A common method for providing visibility to the “ingredients” is to Profile the content of what can be found in a given physical column of data. Profiling extracts statistical information such as how many rows, % null, % invalid, frequency distribution, minimum length, etc. This information might be useful to some users steeped in data science and data quality, but for shoppers like Cliff, this is largely unreadable or requires too much effort to use as a guide to rapid decision making. But imagine if you could compute a Score based upon all the statistical information gathered from Profiling. And further imagine if this Score would help you quickly rank and order your options, making your choice for the best data set to leverage easy, accurate, and trustworthy. Cliff will be able to look at his or her options side-by-side, quickly determine what is best for his or her analysis, and confidently put the request in the shopping cart.
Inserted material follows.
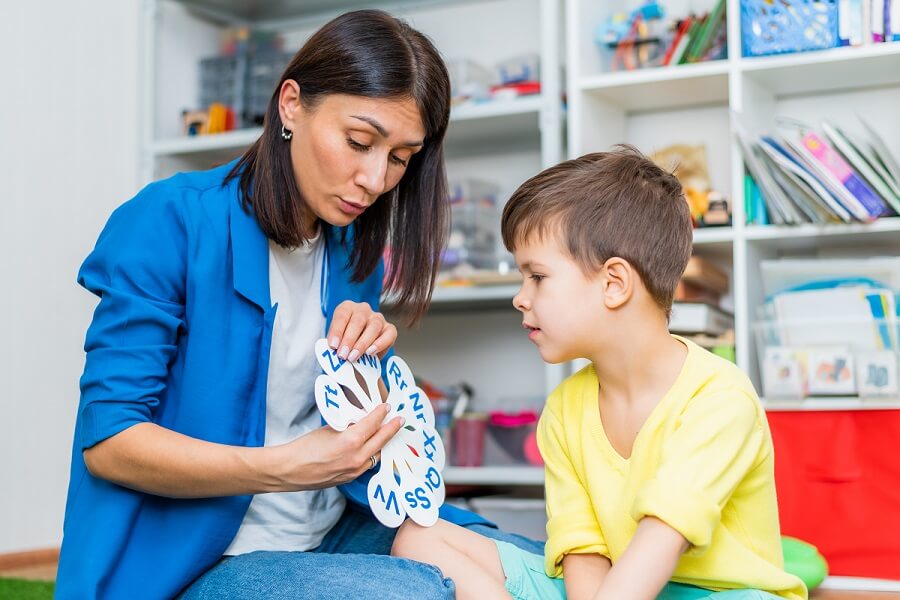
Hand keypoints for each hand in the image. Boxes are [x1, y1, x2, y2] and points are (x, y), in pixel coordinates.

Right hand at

In business terms, these capabilities offer Cliff greater freedom to develop his own analyses. If he’s looking at subsets such as customer age range or zip code or buying frequency to identify patterns behind the churn, he can work only with the most trustworthy data, rather than all the data or run the risk of working with the data of least value.
To summarize, first we built the shopping center. Second, we acquired the items for sale, organized and placed the acquired items on shelves for easy discovery. Then we made it easy to determine where the item came from, what happened along its journey, who else uses it, and where does it go from that point. And finally we provide easy to use ingredients and comparison scores to provide visual clues in support of comparison shopping. Cliff is extremely productive and confident about what he wants, but it seems like it will be complicated to gather and assemble it all.